- Activités:
1) Relevez toutes les années citées dans l'extrait sur le plan de la Commission européenne, sans les répéter.
2) Indiquez si chacune des affirmations suivantes concorde avec l'extrait sur le plan de la Commission européenne, en répondant par oui ou par non et en citant à l'identique les mots de l'extrait qui tranchent. (a) Le plan modifie l'objectif de réduction des émissions de 90 % d'ici 2040. (b) La révision du SEQE est proposée à partir de 2030. (c) Les recettes du SEQE seront affectées de manière plus ciblée à des mesures de réduction des émissions de CO2.
3) Poursuivez l'extrait sur le plan de la Commission européenne à partir de sa dernière phrase.

La Commission européenne a présenté vendredi son plan visant à réduire les émissions de CO2 dans certains secteurs d'ici 2040. A cette fin, elle propose une révision du système européen d'échange de quotas d'émission (SEQE) à partir de 2030.

L'objectif de réduire les émissions de gaz à effet de serre de 90% d'ici 2040 par rapport au niveau de 1990 reste inchangé, a déclaré devant la presse un fonctionnaire de la Commission européenne à Bruxelles. En revanche, l'utilisation des recettes issues du SEQE devrait être modifiée: désormais, ces fonds seront affectés de manière plus ciblée à des mesures de réduction des émissions de CO2.

- Informations extraites:
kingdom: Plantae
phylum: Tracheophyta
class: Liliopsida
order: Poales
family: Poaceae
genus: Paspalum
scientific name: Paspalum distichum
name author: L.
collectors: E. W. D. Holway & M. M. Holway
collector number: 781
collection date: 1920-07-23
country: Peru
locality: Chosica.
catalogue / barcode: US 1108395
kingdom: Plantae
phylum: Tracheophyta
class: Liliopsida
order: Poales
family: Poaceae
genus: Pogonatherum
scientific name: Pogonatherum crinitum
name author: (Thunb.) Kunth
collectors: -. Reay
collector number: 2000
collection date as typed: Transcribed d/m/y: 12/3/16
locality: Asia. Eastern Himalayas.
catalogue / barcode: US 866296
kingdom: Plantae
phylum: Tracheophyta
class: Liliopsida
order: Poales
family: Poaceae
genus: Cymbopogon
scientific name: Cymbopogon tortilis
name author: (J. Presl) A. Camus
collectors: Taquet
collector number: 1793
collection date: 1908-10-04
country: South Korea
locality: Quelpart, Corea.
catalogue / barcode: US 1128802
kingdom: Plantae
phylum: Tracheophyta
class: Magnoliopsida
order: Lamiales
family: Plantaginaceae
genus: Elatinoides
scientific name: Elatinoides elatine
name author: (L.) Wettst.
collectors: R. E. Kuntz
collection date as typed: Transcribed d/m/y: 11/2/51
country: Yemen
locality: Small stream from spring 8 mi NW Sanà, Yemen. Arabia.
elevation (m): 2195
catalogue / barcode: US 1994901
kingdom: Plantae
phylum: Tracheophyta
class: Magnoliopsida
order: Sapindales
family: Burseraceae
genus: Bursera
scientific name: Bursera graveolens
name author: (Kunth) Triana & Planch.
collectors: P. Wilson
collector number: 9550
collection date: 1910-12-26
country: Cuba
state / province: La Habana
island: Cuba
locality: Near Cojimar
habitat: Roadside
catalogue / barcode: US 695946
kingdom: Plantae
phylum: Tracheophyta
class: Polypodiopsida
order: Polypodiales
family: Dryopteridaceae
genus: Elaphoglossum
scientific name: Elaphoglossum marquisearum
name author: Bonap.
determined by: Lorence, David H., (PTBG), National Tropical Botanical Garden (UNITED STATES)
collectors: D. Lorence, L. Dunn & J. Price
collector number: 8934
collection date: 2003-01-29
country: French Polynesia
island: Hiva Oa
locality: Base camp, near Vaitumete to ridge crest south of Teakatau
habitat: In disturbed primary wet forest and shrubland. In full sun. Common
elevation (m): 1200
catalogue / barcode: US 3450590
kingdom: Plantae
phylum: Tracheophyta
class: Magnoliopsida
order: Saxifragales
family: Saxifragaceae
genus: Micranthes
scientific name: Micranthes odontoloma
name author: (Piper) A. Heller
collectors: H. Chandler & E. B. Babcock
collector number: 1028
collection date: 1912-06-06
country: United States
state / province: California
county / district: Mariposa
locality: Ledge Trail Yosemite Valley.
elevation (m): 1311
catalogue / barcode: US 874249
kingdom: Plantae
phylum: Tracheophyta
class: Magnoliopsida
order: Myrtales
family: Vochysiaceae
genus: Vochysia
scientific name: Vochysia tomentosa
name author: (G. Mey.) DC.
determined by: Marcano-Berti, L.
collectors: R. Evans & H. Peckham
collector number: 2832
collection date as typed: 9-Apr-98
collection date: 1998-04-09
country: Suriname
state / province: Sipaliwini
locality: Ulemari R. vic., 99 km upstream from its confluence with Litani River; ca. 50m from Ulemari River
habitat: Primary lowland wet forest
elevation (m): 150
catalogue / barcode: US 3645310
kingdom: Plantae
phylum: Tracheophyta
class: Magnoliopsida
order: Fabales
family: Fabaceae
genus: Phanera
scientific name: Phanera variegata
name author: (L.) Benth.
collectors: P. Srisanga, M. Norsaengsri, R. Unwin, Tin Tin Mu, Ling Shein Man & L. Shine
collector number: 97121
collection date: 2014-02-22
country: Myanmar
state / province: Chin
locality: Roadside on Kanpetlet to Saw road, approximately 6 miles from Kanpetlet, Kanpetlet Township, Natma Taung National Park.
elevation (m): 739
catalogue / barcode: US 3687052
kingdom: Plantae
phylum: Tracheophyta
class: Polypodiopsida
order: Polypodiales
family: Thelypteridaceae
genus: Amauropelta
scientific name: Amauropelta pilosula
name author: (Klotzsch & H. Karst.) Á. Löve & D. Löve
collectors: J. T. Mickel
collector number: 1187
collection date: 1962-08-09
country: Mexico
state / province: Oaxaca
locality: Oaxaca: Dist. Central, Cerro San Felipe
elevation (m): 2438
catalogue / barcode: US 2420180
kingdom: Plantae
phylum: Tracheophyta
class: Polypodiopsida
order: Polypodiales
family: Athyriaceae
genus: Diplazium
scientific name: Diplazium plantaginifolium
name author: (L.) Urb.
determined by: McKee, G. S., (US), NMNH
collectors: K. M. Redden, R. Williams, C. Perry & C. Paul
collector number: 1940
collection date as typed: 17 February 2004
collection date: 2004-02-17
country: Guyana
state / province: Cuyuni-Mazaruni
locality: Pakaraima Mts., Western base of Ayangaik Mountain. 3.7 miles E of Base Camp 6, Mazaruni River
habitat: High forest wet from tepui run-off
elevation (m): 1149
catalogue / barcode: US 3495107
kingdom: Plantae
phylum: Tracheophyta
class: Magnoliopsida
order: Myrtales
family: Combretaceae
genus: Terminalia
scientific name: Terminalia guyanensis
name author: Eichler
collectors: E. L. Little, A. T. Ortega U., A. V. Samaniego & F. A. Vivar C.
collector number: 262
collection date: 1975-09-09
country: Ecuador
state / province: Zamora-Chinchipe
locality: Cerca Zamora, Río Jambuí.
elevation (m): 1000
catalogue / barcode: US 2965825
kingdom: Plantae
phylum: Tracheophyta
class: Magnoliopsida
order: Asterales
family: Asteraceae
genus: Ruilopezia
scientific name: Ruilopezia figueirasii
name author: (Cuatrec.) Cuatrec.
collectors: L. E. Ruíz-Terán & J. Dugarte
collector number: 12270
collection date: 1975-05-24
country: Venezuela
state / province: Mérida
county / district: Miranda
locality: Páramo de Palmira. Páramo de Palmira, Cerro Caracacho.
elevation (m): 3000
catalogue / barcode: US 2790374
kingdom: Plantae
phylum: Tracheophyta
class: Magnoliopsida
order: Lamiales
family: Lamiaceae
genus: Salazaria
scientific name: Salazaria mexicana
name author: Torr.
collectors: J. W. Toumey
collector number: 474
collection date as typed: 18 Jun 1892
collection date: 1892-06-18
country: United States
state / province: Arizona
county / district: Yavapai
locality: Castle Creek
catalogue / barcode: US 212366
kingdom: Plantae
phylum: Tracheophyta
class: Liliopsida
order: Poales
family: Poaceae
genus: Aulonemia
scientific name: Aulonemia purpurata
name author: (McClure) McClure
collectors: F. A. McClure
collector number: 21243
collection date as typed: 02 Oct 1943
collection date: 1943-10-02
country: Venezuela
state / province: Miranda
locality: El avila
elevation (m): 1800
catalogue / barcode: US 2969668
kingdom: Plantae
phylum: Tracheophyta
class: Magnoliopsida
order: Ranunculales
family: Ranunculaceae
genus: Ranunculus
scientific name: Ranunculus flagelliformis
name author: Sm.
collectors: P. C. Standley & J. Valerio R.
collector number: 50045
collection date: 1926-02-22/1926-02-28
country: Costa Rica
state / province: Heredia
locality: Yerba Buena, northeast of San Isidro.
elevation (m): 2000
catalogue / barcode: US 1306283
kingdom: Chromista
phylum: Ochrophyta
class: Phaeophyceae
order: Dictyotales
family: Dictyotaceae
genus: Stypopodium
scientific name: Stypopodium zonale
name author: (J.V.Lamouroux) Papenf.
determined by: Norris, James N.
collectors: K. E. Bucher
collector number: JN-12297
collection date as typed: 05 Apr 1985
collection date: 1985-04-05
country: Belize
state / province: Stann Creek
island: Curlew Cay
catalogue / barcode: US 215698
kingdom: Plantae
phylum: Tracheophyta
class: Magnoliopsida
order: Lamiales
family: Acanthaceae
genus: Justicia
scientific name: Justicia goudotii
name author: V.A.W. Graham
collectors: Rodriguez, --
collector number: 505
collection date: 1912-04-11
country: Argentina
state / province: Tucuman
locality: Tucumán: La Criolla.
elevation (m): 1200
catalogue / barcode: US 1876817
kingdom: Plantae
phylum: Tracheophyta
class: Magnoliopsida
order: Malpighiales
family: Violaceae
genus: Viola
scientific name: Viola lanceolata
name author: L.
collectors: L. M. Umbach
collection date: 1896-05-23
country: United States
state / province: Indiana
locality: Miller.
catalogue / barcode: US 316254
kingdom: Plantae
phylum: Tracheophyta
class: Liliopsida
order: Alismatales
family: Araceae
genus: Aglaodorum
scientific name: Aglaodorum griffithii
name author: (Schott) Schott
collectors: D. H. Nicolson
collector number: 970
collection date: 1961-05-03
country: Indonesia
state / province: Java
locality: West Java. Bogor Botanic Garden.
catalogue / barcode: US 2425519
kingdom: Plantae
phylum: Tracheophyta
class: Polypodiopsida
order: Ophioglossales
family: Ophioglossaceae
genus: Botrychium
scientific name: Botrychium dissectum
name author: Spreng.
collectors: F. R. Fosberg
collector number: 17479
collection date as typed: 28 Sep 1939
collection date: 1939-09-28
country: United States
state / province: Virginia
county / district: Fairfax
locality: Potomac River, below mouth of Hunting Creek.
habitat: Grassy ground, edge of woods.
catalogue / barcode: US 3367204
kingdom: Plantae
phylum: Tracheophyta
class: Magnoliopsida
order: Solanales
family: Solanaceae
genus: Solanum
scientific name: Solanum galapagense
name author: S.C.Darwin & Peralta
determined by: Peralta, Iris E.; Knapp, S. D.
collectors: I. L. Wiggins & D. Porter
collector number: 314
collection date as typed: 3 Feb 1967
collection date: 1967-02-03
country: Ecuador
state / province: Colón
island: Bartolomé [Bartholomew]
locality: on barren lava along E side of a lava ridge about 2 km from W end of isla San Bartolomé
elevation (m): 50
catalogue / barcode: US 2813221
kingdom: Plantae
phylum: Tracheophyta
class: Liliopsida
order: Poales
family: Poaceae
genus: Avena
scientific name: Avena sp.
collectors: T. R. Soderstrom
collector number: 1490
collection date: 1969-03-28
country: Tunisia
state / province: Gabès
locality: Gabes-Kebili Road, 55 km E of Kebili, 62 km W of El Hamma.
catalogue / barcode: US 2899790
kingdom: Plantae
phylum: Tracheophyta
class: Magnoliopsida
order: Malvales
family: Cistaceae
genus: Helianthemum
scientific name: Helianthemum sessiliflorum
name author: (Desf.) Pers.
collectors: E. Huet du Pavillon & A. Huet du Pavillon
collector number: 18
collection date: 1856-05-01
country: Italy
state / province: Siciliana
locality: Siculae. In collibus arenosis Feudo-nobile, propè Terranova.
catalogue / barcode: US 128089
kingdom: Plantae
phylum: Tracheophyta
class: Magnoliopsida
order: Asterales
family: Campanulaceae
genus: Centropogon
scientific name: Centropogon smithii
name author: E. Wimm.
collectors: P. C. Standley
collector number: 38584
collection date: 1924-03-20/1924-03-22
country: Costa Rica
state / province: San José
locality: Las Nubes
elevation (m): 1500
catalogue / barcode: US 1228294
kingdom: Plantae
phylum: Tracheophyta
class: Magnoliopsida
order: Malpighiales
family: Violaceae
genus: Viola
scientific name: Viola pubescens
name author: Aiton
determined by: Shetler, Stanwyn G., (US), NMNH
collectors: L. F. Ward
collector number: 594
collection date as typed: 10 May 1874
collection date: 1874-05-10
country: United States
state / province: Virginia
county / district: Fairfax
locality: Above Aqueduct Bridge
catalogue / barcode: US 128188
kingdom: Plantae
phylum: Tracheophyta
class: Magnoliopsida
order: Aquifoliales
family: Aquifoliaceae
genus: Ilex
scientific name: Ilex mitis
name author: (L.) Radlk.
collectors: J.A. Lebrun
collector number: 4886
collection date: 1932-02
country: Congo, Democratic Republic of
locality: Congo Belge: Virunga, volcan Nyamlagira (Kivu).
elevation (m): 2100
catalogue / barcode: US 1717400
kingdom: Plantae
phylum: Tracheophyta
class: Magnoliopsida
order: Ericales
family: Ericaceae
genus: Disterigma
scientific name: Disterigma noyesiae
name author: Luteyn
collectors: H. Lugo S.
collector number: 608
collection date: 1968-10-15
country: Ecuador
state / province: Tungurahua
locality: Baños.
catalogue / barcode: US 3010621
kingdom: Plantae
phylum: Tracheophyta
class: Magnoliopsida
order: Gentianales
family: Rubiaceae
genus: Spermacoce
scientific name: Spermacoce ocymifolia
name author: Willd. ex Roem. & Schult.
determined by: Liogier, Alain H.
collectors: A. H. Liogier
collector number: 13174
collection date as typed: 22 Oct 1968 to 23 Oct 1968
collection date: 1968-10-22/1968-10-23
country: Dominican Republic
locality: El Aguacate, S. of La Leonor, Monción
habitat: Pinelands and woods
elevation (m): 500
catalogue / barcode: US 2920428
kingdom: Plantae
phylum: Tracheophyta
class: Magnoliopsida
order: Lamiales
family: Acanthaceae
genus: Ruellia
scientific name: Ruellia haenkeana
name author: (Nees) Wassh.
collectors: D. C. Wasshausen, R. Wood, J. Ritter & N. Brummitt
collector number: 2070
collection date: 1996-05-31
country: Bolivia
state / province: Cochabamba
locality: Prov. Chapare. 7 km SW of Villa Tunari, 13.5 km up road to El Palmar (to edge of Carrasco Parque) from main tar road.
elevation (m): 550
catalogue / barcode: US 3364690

- Réponses rédigées:
1) 2040, 2030, 1990

2)
(a) Non : « L'objectif de réduire les émissions de gaz à effet de serre de 90% d'ici 2040 par rapport au niveau de 1990 reste inchangé ».
(b) Oui : « elle propose une révision du système européen d'échange de quotas d'émission (SEQE) à partir de 2030 ».
(c) Oui : « ces fonds seront affectés de manière plus ciblée à des mesures de réduction des émissions de CO2 ».

3)
Le principe de base reste toutefois inchangé: quiconque émet du CO2 doit payer. Le SEQE s'applique aux entreprises des secteurs de l'énergie et de l'industrie, ainsi qu'à certains segments du transport aérien et maritime.

La Suisse dispose de son propre système d’échange de quotas d’émissions, lié à celui de l’UE. Pour que ce lien fonctionne, les deux systèmes doivent être compatibles, a répondu la Confédération à Keystone-ATS. En cas de modifications, Berne et Bruxelles devront en discuter au sein du comité mixte.